December 13, 2006

Stopping the Occupation: "The Appeal for Redress" Is Key

Third straight post on the anti-war/anti-occupation movement. I hope you'll bear with us here at Fire on the Mountain, as we go from march routes for the extremely important January 27 March on Congress to the "mobilizable moment" represented by the upcoming 3000th US troop death to, now, the Appeal for Redress.

Like most people in this country, you probably have not heard of the Appeal for Redress. It is critical that the low profile of this oddly named document be raised.

It is a simple statement:

As a patriotic American proud to serve the nation in uniform, I respectfully urge my political leaders in Congress to support the prompt withdrawal of all American military forces and bases from Iraq. Staying in Iraq will not work and is not worth the price. It is time for U.S. troops to come home.

It is based on a simple premise:

While serving soldiers have their democratic rights severely curtailed, the Constitution guarantees them the right to appeal to their elected senators and representatives in the national government for the redress of grievances.

It is a simple tactical masterstroke:

By formulating it as a joint appeal and submitting it in public, these young men and women have taken the first big collective step by active duty military personnel in this war to protest being used in an unjust and unjustifiable occupation.

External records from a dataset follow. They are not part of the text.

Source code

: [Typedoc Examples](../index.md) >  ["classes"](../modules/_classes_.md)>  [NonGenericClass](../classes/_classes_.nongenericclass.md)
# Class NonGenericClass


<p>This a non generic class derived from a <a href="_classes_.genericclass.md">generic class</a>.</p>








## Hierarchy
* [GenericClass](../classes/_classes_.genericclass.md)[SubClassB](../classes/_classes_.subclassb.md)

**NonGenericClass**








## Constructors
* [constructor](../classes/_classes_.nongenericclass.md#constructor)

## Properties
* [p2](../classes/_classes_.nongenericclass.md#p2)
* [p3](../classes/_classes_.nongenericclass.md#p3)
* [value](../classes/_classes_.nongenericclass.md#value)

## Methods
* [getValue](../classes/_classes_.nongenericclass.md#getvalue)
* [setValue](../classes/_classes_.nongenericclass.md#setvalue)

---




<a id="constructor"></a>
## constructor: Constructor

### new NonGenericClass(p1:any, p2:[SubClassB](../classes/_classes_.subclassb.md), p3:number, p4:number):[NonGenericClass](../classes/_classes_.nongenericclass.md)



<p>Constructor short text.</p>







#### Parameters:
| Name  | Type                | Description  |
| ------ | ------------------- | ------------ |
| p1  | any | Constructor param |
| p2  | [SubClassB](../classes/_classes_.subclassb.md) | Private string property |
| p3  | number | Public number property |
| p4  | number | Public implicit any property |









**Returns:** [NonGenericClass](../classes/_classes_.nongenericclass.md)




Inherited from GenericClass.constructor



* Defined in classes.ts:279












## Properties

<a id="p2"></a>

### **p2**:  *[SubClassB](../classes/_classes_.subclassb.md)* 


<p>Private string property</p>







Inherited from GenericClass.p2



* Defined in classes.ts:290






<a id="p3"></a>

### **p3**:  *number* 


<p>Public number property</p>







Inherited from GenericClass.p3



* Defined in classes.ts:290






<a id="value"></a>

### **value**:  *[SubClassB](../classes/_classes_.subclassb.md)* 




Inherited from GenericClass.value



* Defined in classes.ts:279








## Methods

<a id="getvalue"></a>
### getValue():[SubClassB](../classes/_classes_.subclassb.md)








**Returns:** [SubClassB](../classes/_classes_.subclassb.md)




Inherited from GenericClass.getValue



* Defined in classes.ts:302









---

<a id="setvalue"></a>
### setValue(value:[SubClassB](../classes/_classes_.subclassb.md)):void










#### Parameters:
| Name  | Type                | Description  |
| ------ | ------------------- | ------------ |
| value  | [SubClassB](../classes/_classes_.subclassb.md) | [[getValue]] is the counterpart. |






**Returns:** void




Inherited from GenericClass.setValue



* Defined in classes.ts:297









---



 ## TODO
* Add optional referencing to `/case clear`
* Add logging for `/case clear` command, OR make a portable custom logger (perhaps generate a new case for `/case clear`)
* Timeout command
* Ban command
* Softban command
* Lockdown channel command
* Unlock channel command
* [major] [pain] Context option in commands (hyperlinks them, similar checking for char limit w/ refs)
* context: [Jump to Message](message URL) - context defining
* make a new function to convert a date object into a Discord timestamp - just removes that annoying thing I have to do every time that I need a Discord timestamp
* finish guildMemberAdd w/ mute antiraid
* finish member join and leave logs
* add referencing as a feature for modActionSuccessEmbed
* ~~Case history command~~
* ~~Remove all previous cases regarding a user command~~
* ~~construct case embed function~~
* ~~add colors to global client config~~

This is not the rebellion-riddled military of the Vietnam era, at least not yet. Different times, different conditions. But the High Command keeps talking nervously about how, if something doesn't change but quick, the Army, the National Guard system, and so on will be "broken." Believe that they are watching as hundreds of troops sign on to the Appeal for Redress, watching and worrying.

All anti-war activists should add this valuable tool to the kit we are using to fight for an end to the occupation, and should support the troops who are signing and distributing it. The more attention it gets here, the more attention it will get in The Sandbox. The more troops hear about it, the more will sign on and the bigger the impact will be.